▶ _Work request_
A faithful, word-for-word copy of the data below is required, without pictures.

Items listed in a dataset:
====
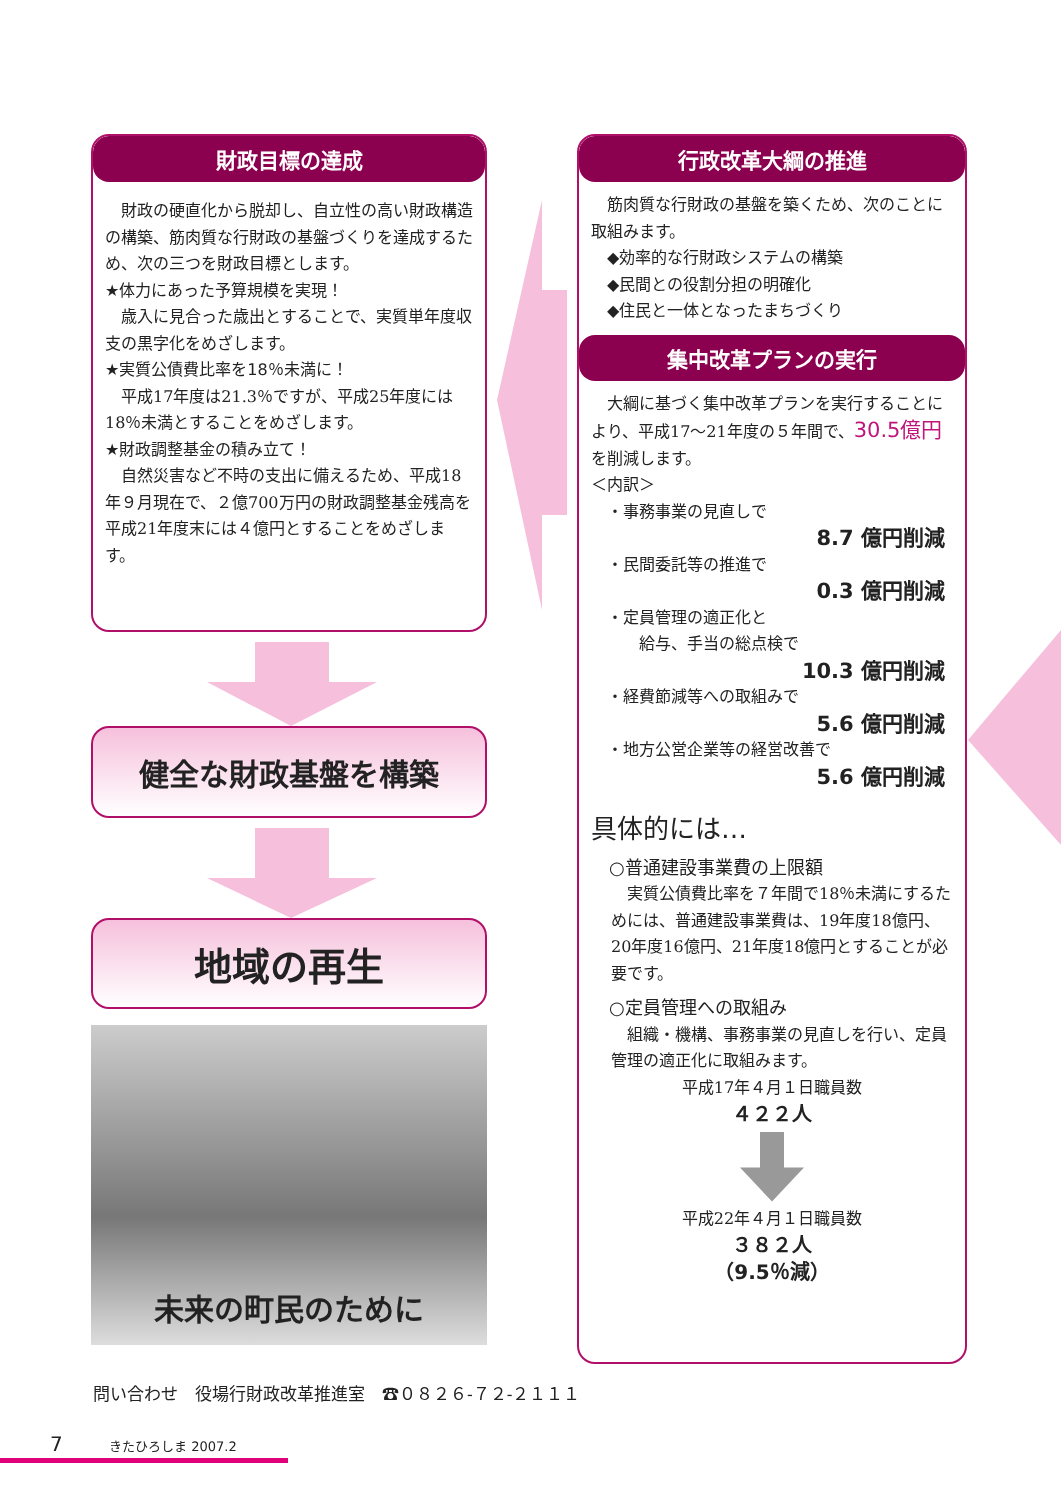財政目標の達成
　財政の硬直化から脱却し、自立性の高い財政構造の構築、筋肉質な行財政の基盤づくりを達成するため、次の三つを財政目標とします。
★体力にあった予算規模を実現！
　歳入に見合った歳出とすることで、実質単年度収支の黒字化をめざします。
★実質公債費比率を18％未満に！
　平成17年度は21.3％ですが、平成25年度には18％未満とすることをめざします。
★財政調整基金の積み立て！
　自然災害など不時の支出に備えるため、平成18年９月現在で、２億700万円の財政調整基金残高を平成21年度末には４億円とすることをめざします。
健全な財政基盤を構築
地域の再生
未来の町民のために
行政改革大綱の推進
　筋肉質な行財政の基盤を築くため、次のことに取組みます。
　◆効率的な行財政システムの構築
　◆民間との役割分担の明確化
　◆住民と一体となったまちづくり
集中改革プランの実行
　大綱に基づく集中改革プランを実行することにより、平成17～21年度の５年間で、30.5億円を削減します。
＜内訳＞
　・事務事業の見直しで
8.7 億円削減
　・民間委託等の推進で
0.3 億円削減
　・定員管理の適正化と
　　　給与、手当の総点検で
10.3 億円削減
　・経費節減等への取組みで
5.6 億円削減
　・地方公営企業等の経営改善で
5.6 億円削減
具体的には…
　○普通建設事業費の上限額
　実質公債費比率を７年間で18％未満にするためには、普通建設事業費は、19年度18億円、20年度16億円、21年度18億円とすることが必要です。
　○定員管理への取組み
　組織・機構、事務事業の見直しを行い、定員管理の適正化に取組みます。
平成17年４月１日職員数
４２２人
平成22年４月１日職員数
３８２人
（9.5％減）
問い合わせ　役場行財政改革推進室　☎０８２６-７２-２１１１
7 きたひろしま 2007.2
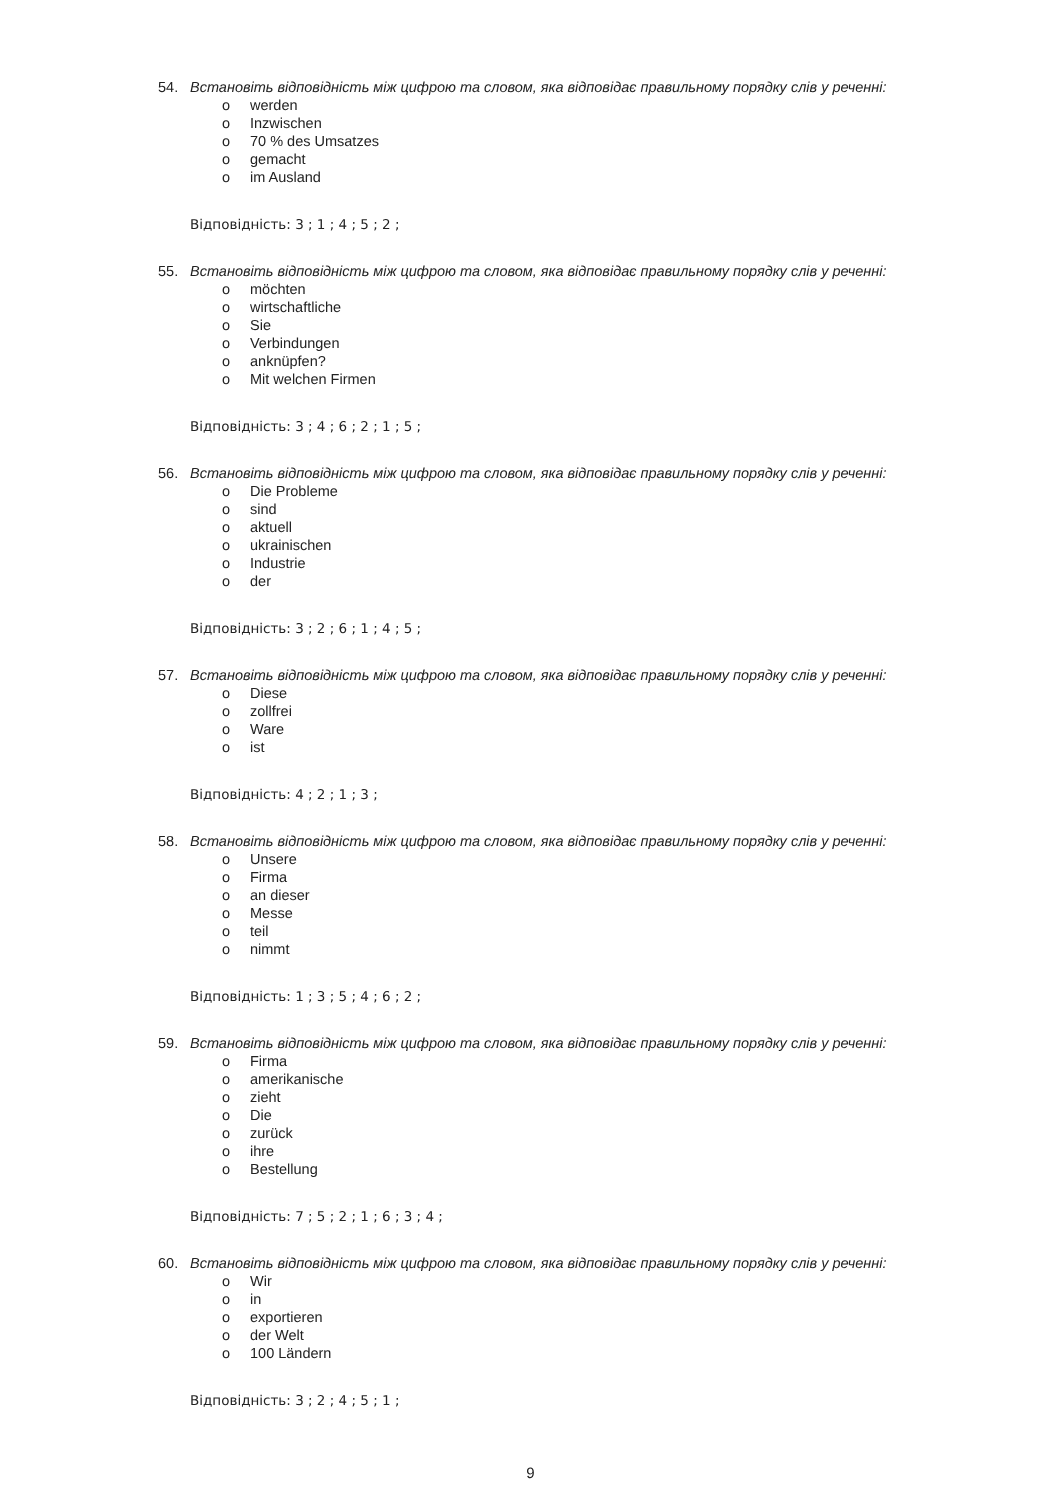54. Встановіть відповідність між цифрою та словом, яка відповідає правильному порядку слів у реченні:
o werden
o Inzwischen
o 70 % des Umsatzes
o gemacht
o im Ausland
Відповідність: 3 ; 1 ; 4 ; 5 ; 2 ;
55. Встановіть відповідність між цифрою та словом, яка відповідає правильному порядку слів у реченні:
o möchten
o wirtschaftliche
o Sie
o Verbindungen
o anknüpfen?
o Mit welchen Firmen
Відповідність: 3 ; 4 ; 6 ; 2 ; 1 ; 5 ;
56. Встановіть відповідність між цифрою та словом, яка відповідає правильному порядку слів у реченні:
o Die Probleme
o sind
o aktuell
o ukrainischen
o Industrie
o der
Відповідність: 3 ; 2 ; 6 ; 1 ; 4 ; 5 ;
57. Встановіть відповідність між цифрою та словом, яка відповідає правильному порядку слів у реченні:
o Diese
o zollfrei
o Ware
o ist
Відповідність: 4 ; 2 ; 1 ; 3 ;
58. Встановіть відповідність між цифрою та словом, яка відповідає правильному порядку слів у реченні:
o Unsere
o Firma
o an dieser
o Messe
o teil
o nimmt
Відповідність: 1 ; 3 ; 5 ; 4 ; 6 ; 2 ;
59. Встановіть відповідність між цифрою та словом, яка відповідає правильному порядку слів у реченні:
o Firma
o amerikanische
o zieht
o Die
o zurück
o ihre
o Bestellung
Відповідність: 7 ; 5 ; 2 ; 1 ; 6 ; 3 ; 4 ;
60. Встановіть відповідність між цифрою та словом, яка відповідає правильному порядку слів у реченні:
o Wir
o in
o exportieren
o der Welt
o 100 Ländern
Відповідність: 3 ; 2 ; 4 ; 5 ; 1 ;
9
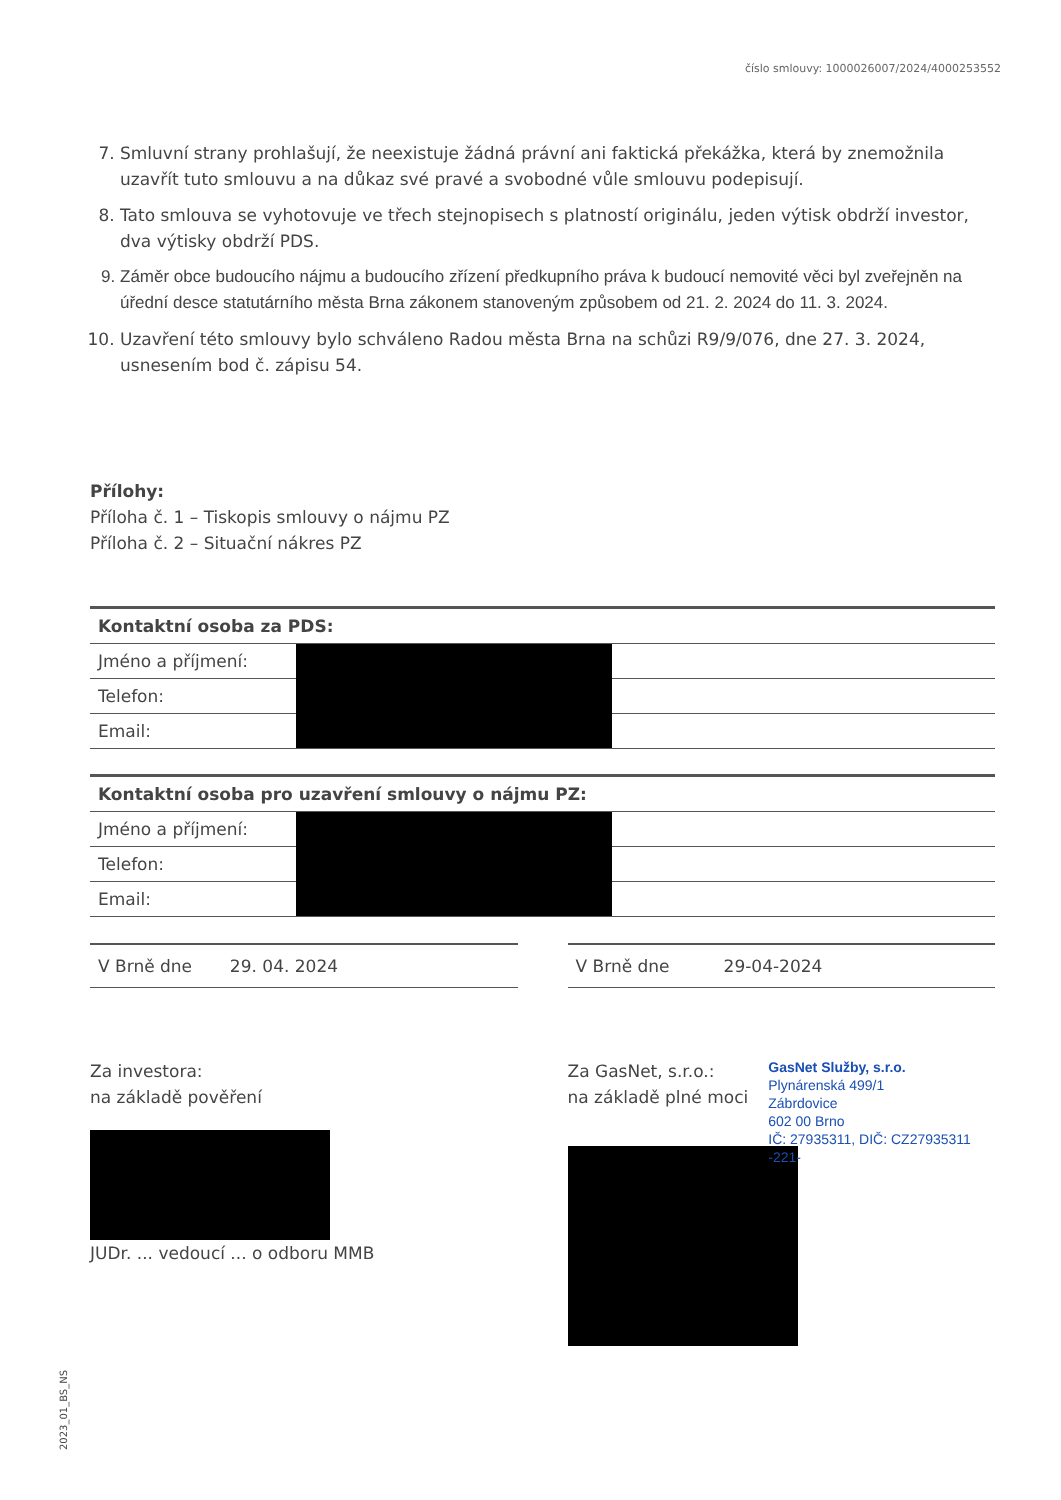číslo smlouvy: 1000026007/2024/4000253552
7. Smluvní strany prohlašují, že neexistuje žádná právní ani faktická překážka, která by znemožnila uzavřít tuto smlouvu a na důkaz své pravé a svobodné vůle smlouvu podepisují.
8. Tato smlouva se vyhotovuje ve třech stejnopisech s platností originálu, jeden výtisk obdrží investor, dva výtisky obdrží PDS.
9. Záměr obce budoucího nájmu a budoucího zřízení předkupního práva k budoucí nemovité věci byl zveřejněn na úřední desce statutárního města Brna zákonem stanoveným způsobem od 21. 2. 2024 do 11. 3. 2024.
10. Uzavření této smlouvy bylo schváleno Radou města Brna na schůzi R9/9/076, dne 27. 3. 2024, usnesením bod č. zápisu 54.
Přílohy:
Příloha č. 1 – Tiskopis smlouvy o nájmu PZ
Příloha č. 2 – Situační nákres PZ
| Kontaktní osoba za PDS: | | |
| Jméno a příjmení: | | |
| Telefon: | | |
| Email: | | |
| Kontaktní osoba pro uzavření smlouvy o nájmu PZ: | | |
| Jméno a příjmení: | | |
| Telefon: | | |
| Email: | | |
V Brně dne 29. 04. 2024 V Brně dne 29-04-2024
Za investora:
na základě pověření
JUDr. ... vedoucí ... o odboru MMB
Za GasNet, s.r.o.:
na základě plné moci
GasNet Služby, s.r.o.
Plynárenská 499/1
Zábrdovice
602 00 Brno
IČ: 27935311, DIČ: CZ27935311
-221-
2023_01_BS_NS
====
▶ _Reply_
財政目標の達成
　財政の硬直化から脱却し、自立性の高い財政構造の構築、筋肉質な行財政の基盤づくりを達成するため、次の三つを財政目標とします。
★体力にあった予算規模を実現！
　歳入に見合った歳出とすることで、実質単年度収支の黒字化をめざします。
★実質公債費比率を18％未満に！
　平成17年度は21.3％ですが、平成25年度には18％未満とすることをめざします。
★財政調整基金の積み立て！
　自然災害など不時の支出に備えるため、平成18年９月現在で、２億700万円の財政調整基金残高を平成21年度末には４億円とすることをめざします。
健全な財政基盤を構築
地域の再生
未来の町民のために
行政改革大綱の推進
　筋肉質な行財政の基盤を築くため、次のことに取組みます。
　◆効率的な行財政システムの構築
　◆民間との役割分担の明確化
　◆住民と一体となったまちづくり
集中改革プランの実行
　大綱に基づく集中改革プランを実行することにより、平成17～21年度の５年間で、30.5億円を削減します。
＜内訳＞
　・事務事業の見直しで
8.7 億円削減
　・民間委託等の推進で
0.3 億円削減
　・定員管理の適正化と
　　　給与、手当の総点検で
10.3 億円削減
　・経費節減等への取組みで
5.6 億円削減
　・地方公営企業等の経営改善で
5.6 億円削減
具体的には…
　○普通建設事業費の上限額
　実質公債費比率を７年間で18％未満にするためには、普通建設事業費は、19年度18億円、20年度16億円、21年度18億円とすることが必要です。
　○定員管理への取組み
　組織・機構、事務事業の見直しを行い、定員管理の適正化に取組みます。
平成17年４月１日職員数
４２２人
平成22年４月１日職員数
３８２人
（9.5％減）
問い合わせ　役場行財政改革推進室　☎０８２６-７２-２１１１
7 きたひろしま 2007.2
54. Встановіть відповідність між цифрою та словом, яка відповідає правильному порядку слів у реченні:
o werden
o Inzwischen
o 70 % des Umsatzes
o gemacht
o im Ausland
Відповідність: 3 ; 1 ; 4 ; 5 ; 2 ;
55. Встановіть відповідність між цифрою та словом, яка відповідає правильному порядку слів у реченні:
o möchten
o wirtschaftliche
o Sie
o Verbindungen
o anknüpfen?
o Mit welchen Firmen
Відповідність: 3 ; 4 ; 6 ; 2 ; 1 ; 5 ;
56. Встановіть відповідність між цифрою та словом, яка відповідає правильному порядку слів у реченні:
o Die Probleme
o sind
o aktuell
o ukrainischen
o Industrie
o der
Відповідність: 3 ; 2 ; 6 ; 1 ; 4 ; 5 ;
57. Встановіть відповідність між цифрою та словом, яка відповідає правильному порядку слів у реченні:
o Diese
o zollfrei
o Ware
o ist
Відповідність: 4 ; 2 ; 1 ; 3 ;
58. Встановіть відповідність між цифрою та словом, яка відповідає правильному порядку слів у реченні:
o Unsere
o Firma
o an dieser
o Messe
o teil
o nimmt
Відповідність: 1 ; 3 ; 5 ; 4 ; 6 ; 2 ;
59. Встановіть відповідність між цифрою та словом, яка відповідає правильному порядку слів у реченні:
o Firma
o amerikanische
o zieht
o Die
o zurück
o ihre
o Bestellung
Відповідність: 7 ; 5 ; 2 ; 1 ; 6 ; 3 ; 4 ;
60. Встановіть відповідність між цифрою та словом, яка відповідає правильному порядку слів у реченні:
o Wir
o in
o exportieren
o der Welt
o 100 Ländern
Відповідність: 3 ; 2 ; 4 ; 5 ; 1 ;
9
číslo smlouvy: 1000026007/2024/4000253552
7. Smluvní strany prohlašují, že neexistuje žádná právní ani faktická překážka, která by znemožnila uzavřít tuto smlouvu a na důkaz své pravé a svobodné vůle smlouvu podepisují.
8. Tato smlouva se vyhotovuje ve třech stejnopisech s platností originálu, jeden výtisk obdrží investor, dva výtisky obdrží PDS.
9. Záměr obce budoucího nájmu a budoucího zřízení předkupního práva k budoucí nemovité věci byl zveřejněn na úřední desce statutárního města Brna zákonem stanoveným způsobem od 21. 2. 2024 do 11. 3. 2024.
10. Uzavření této smlouvy bylo schváleno Radou města Brna na schůzi R9/9/076, dne 27. 3. 2024, usnesením bod č. zápisu 54.
Přílohy:
Příloha č. 1 – Tiskopis smlouvy o nájmu PZ
Příloha č. 2 – Situační nákres PZ
| Kontaktní osoba za PDS: | | |
| Jméno a příjmení: | | |
| Telefon: | | |
| Email: | | |
| Kontaktní osoba pro uzavření smlouvy o nájmu PZ: | | |
| Jméno a příjmení: | | |
| Telefon: | | |
| Email: | | |
V Brně dne 29. 04. 2024 V Brně dne 29-04-2024
Za investora:
na základě pověření
JUDr. ... vedoucí ... o odboru MMB
Za GasNet, s.r.o.:
na základě plné moci
GasNet Služby, s.r.o.
Plynárenská 499/1
Zábrdovice
602 00 Brno
IČ: 27935311, DIČ: CZ27935311
-221-
2023_01_BS_NS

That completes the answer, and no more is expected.